Nous retrouvons là son caractère poltron.

Face à lui, Dom Juan, toujours calme, répond tout d’abord de façon laconique (répliques très courtes) et par monosyllabes (« Laissons cela. » /

« Hé » / « Oui, oui. » / « Ah ! Ah ! Ah ! » :

« La peste soit du fat ! ») Ces répliques laissent beaucoup de liberté d’interprétation au comédien. Puis, devant l’insistance de Sganarelle, le maître finit par répondre en prenant son temps :

« Sganarelle

(…) qu’est-ce donc que vous croyez ? Dom Juan

Ce que je crois ? Sganarelle Oui.

Dom Juan

Je crois que deux et deux sont quatre, Sganarelle, et que quatre et quatre sont huit. »

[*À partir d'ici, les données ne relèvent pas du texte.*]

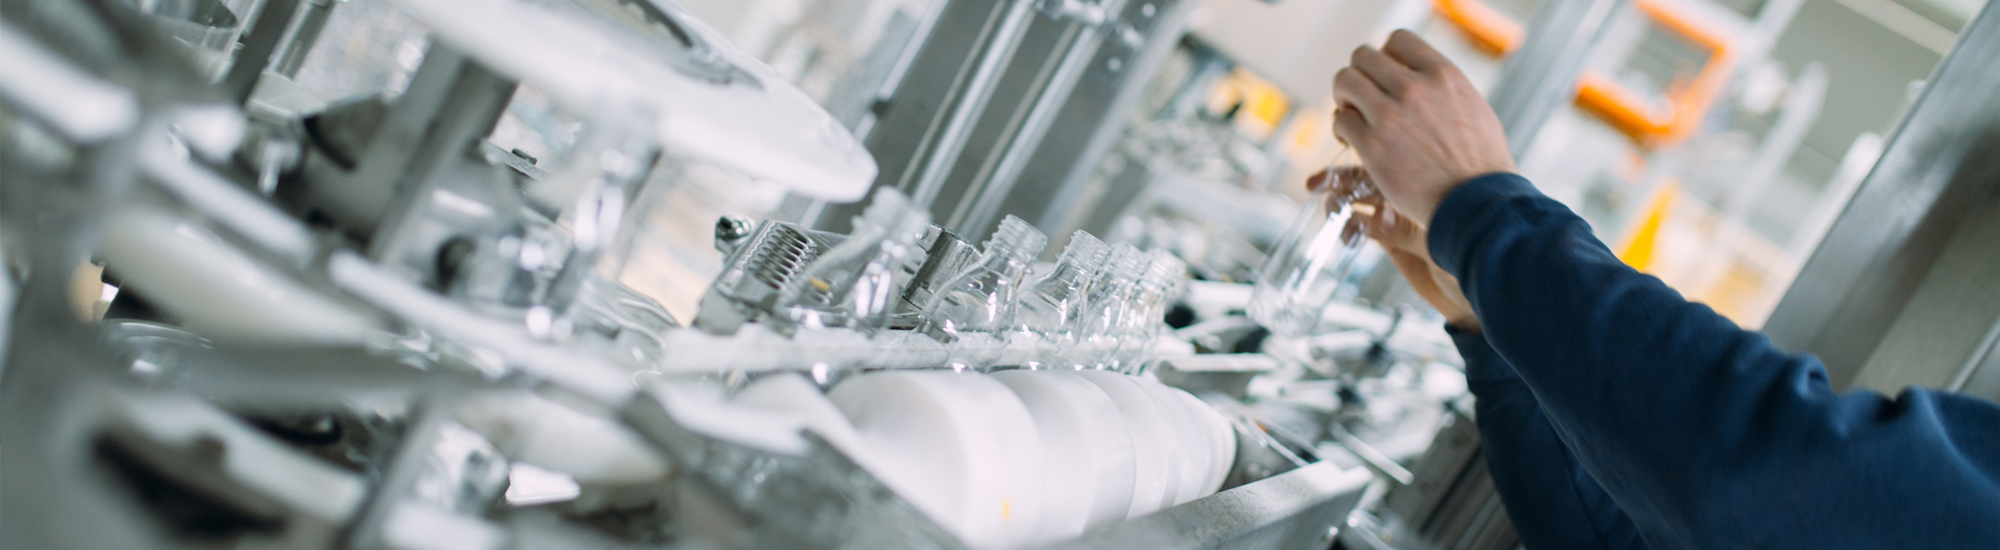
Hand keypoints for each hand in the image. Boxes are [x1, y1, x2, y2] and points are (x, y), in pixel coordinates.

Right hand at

Cette dernière réplique est sans doute l’une des plus célèbres et des plus importantes de la pièce. Dom Juan affirme ici son rationalisme, probablement très choquant pour une partie du public de l’époque. Dans la mise en scène de Daniel Mesguich, le personnage semble bien réfléchir avant de formuler sa réponse. Il pèse ses mots et, par là, affirme qu’il ne croit que dans le pouvoir de la raison. Il rejette, dans le même temps, le Ciel, l’enfer et la vie éternelle.